The Bluedisk Survey: molecular gas distribution and scaling relations in the context of galaxy evolution

TL;DR

This study examines how gas accretion influences molecular gas distribution and star formation in disc galaxies, revealing that HI-rich galaxies have similar molecular gas masses but distinct outer disc properties compared to control galaxies.

Contribution

It provides new insights into the effects of ongoing gas accretion on molecular gas distribution and star formation efficiency in disc galaxies.

Findings

HI-rich galaxies have similar H2 masses as control galaxies.

Outer disc regions in HI-rich galaxies show steeper gradients and smaller CO extents.

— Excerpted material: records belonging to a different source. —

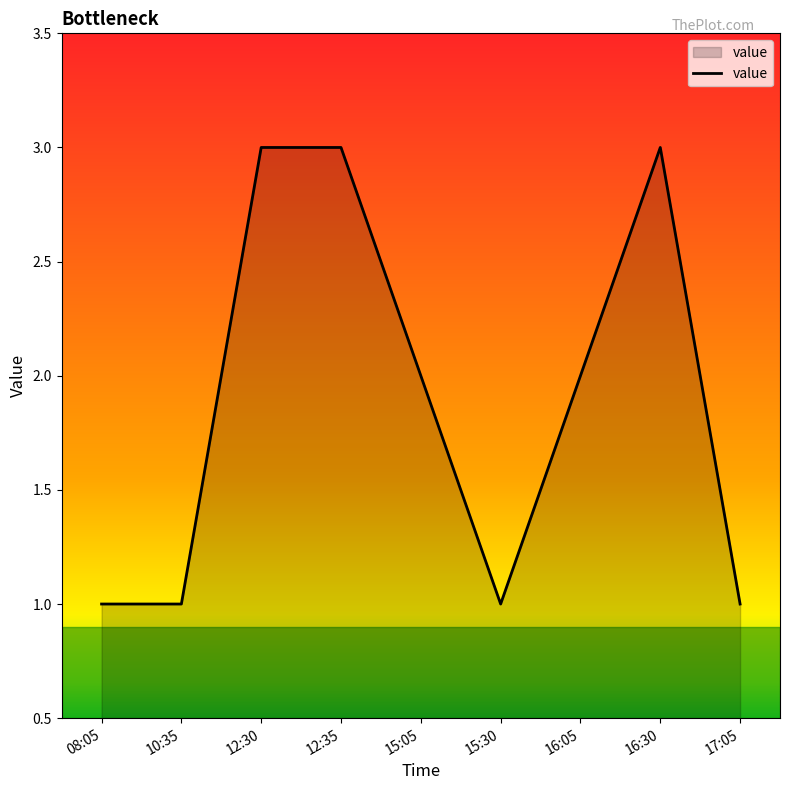

Is it true that the value at 16:30 is 3?

True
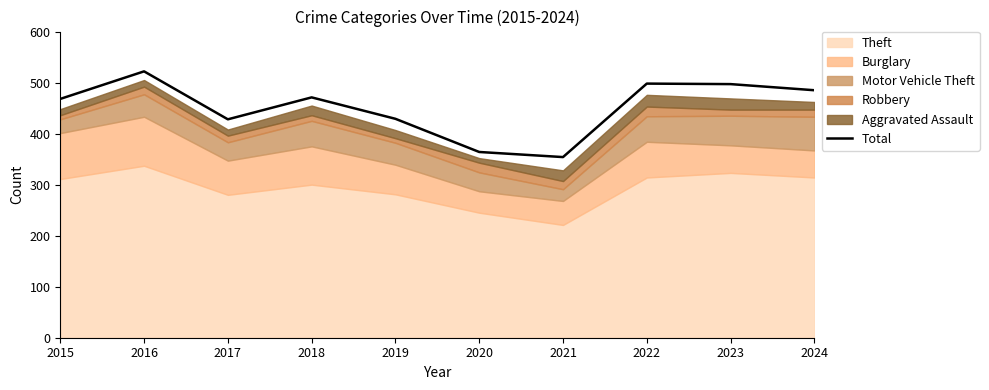

How many points are lower than both their immediate neighbors (excluding endpoints)?

2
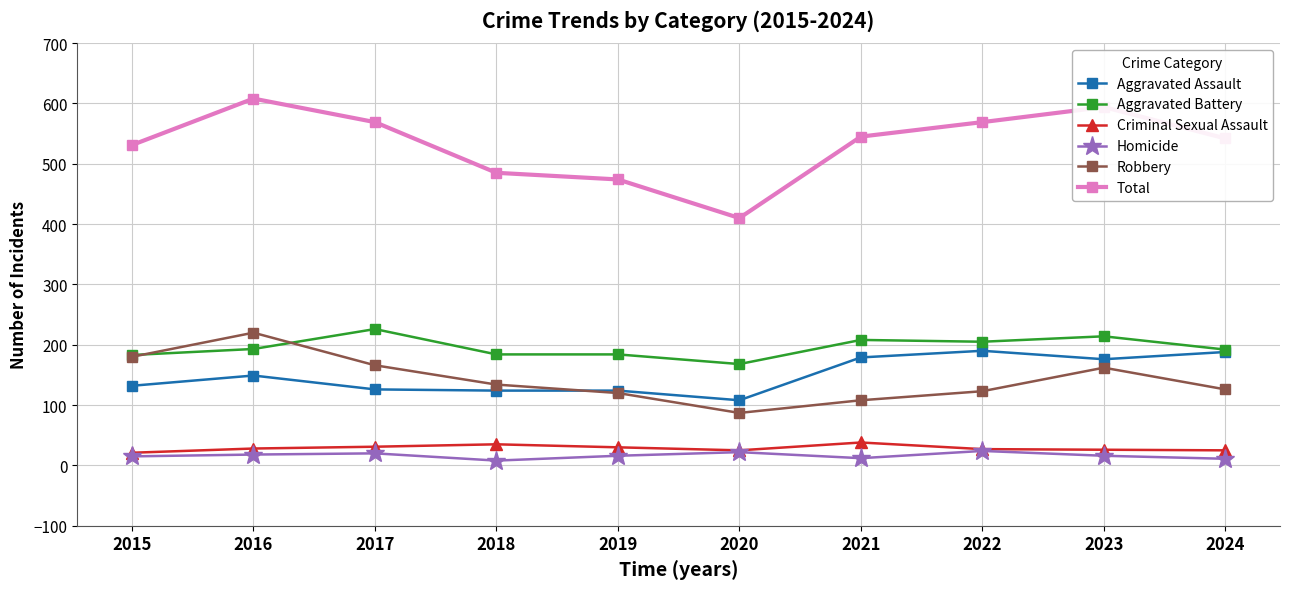

What value does the Homicide series have at 2020, to the nearest 5?

20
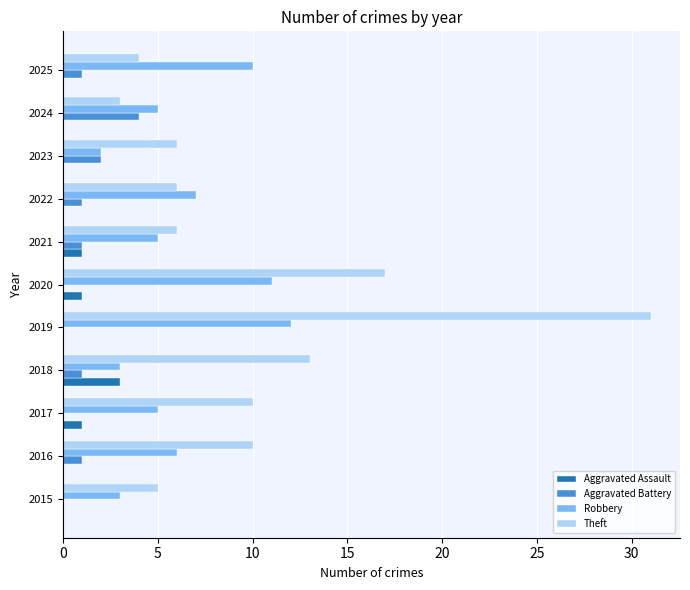

Which series has the largest total across all categories?

Theft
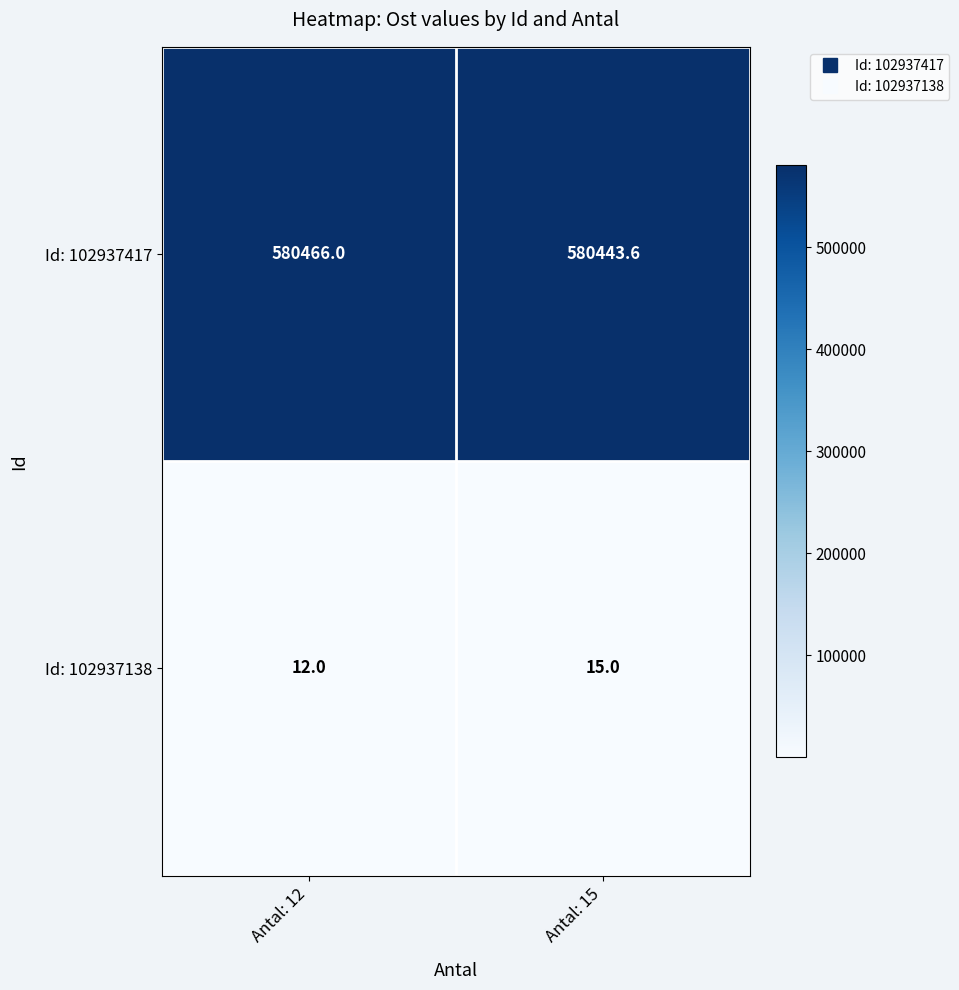

How many values in the Id: 102937138 series are below 15?

1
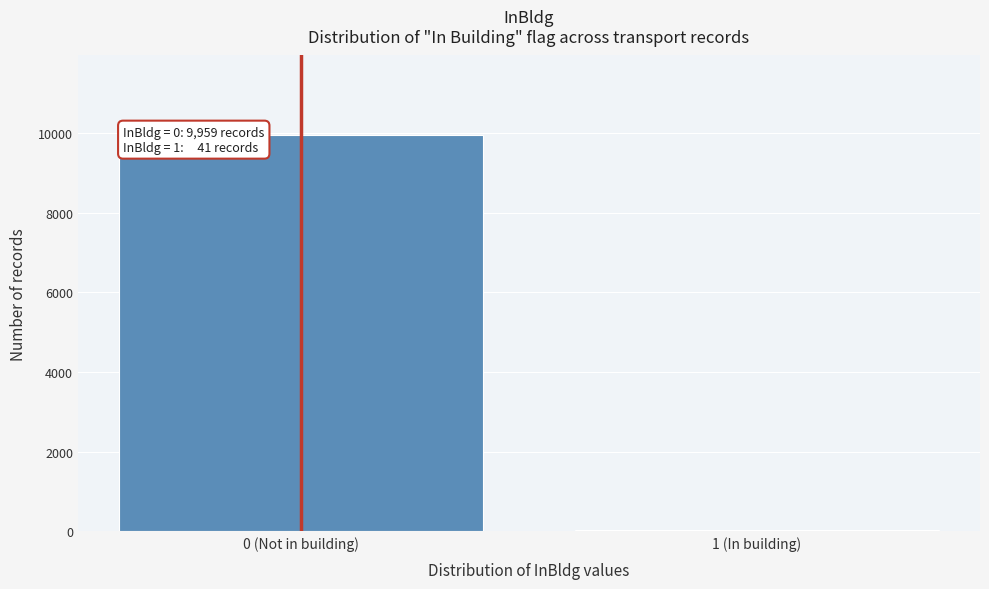

Reading left to right, list all the values displayed in this chart.

0 (Not in building)=9959	1 (In building)=41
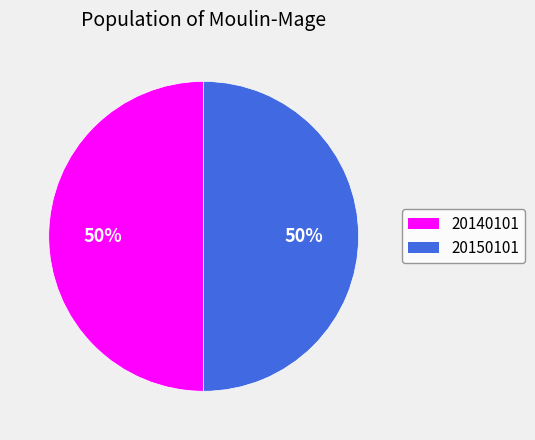

Approximately how many times larger is the value at 20150101 compared to 20140101?

1.0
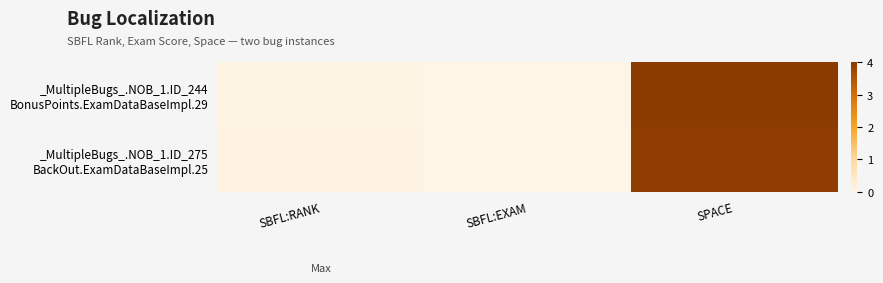

Which series has the largest range (max minus min)?

_MultipleBugs_.NOB_1.ID_244 BonusPoints.ExamDataBaseImpl.29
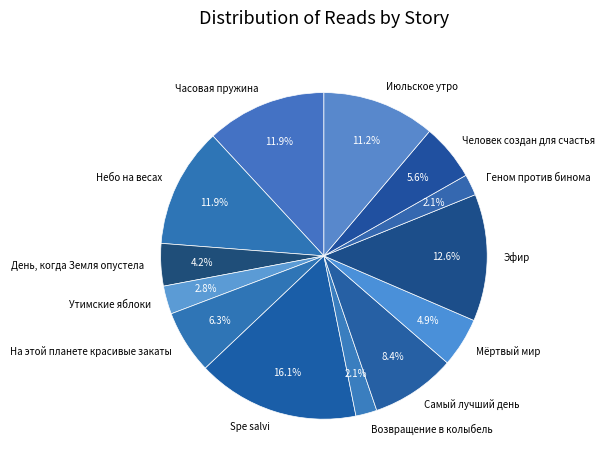

Combined, do Июльское утро and Самый лучший день account for over 50%?

No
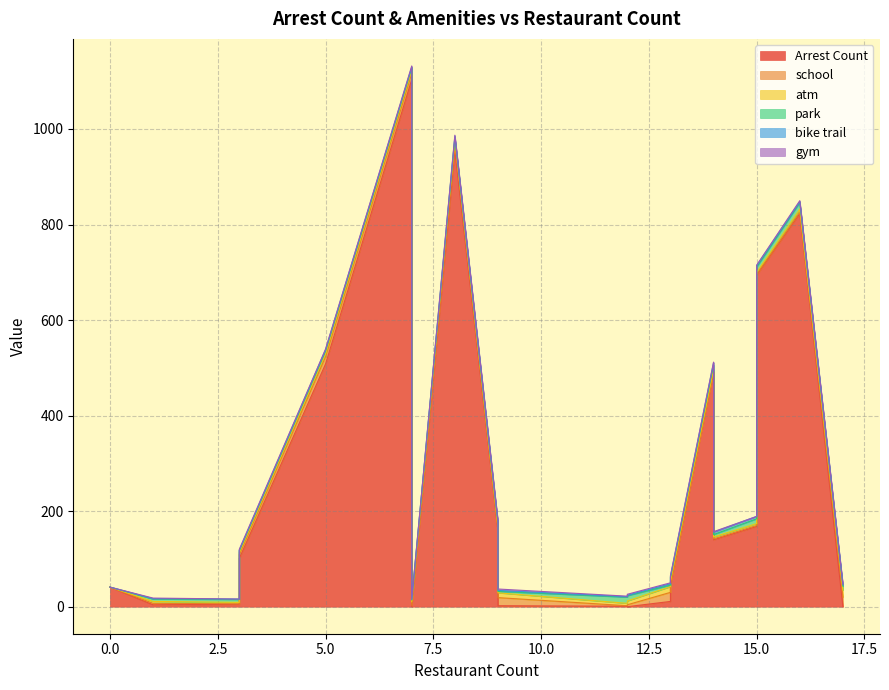

How many series are shown in this chart?

6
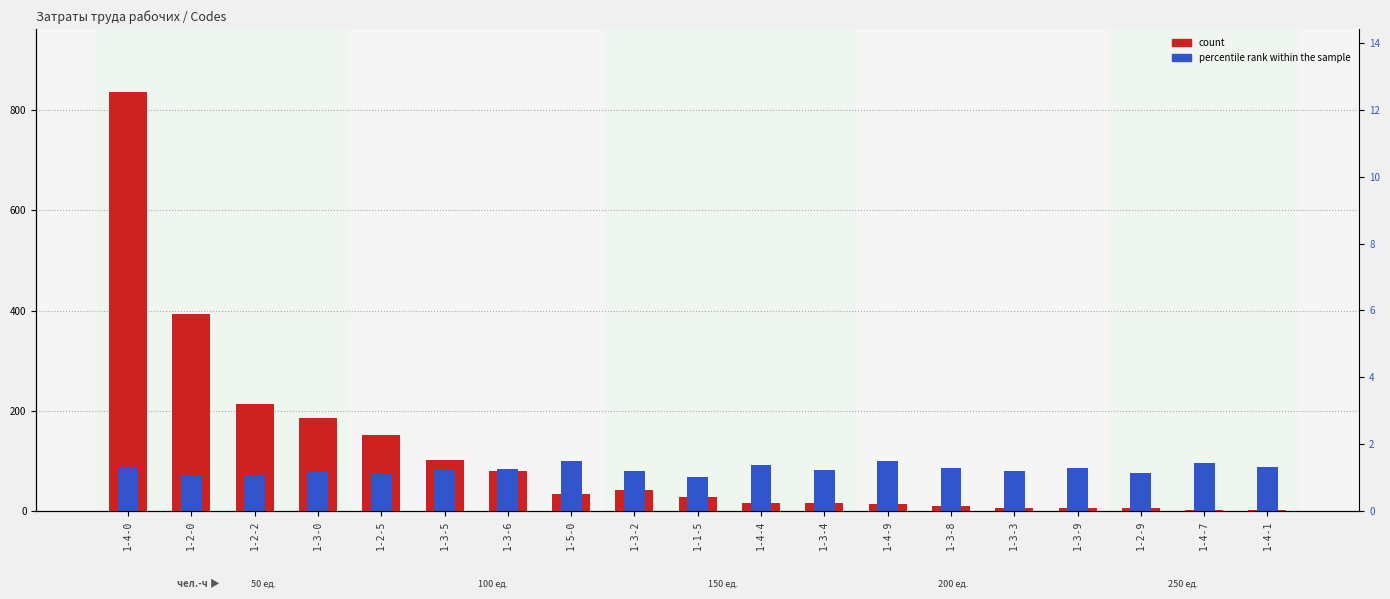

What is the smallest value displayed?

2.2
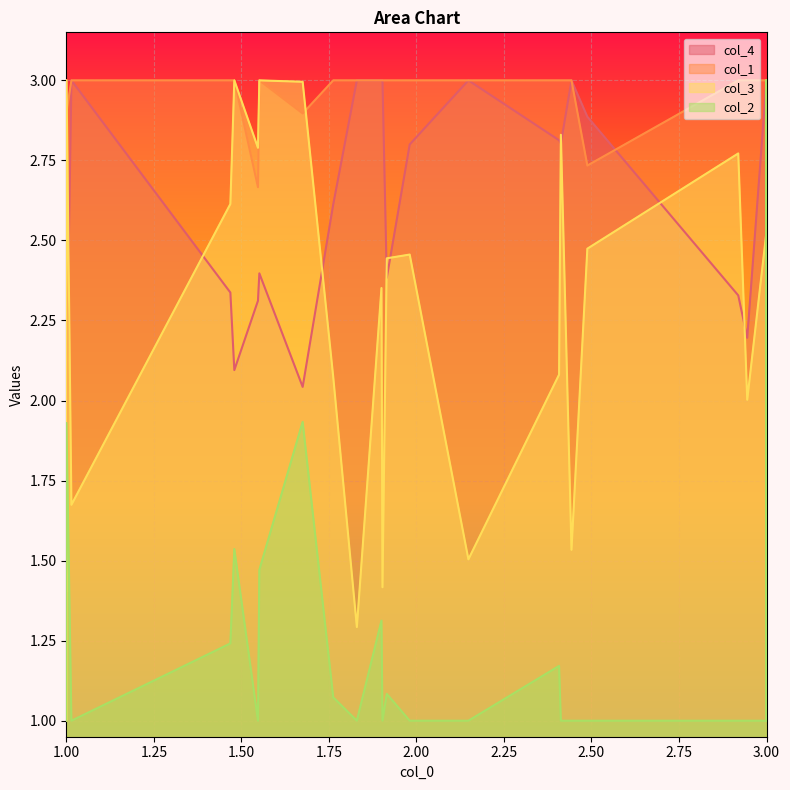

What are all the series names shown in the legend?

col_4, col_1, col_3, col_2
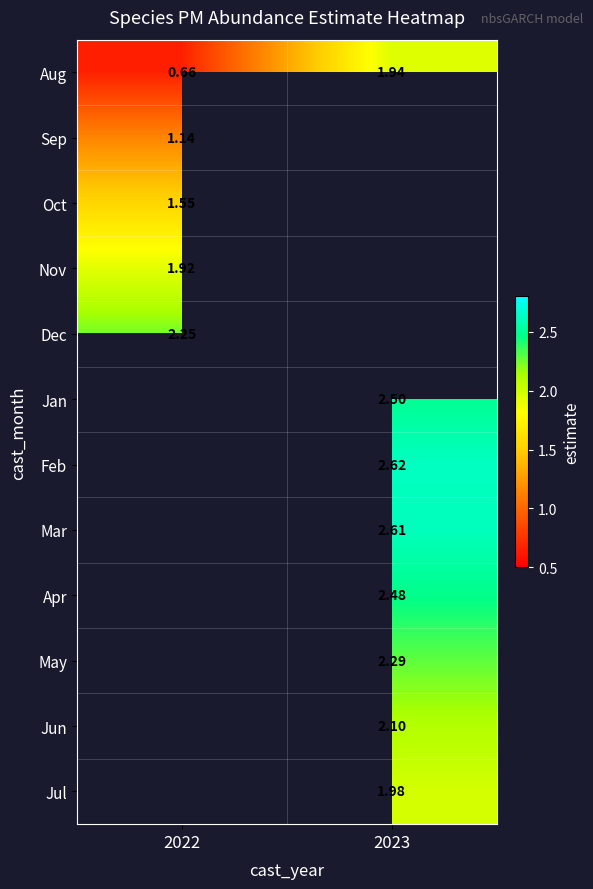

How many data points does each series have?

2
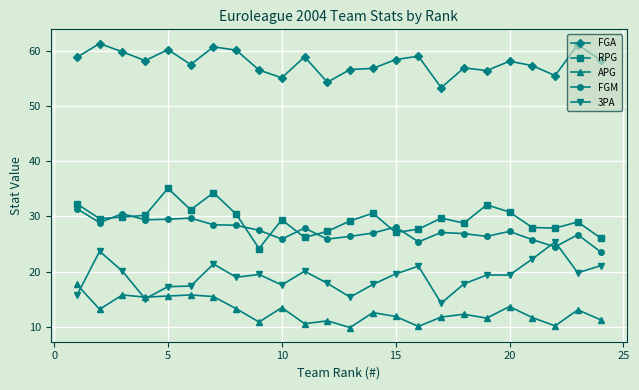

True or false: 3PA and FGA intersect in this chart.

False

Gas accretion is likely to fuel star formation over at least 5 Gyr.

Abstract

One of the key goals of the Bluedisk survey is to characterize the impact of gas accretion in disc galaxies in the context of galaxy evolution. It contains 50 disc galaxies in the stellar mass range 10^10-10^11 Msun, of which half are bluer and more HI-rich galaxies than their HI-normal (control) counterparts. In this paper, we investigate how ongoing disc growth affects the molecular gas distribution and the star-formation efficiency in these galaxies. We present 12CO observations from the IRAM 30-m telescope in 26 galaxies of the Bluedisk survey. We compare the amount and spatial distribution of the molecular gas to key quantities such as atomic gas, stellar mass and surface density, star-formation rate and metallicity. We analyse the star-formation rate per unit gas (SFR/HI and SFR/H2) and relate all those parameters to general galaxy properties (HI-rich/control disc, morphology, etc.). We find that the HI-rich galaxies have similar H2 masses as the control galaxies. In their centres, HI-rich galaxies have lower H2/HI ratios and marginally shorter molecular gas depletion times. However, the main differences between the two samples occur in the outer parts of the discs, with the HI-rich galaxies having slightly smaller CO discs (relative to the optical radius R25) and steeper CO and metallicity gradients than the control galaxies. The ongoing accretion of HI at large radii has thus not led to an appreciable growth of the CO discs in our sample. Based on depletion times, we estimate that this gas will contribute to star formation on time-scales of at least 5 Gyr.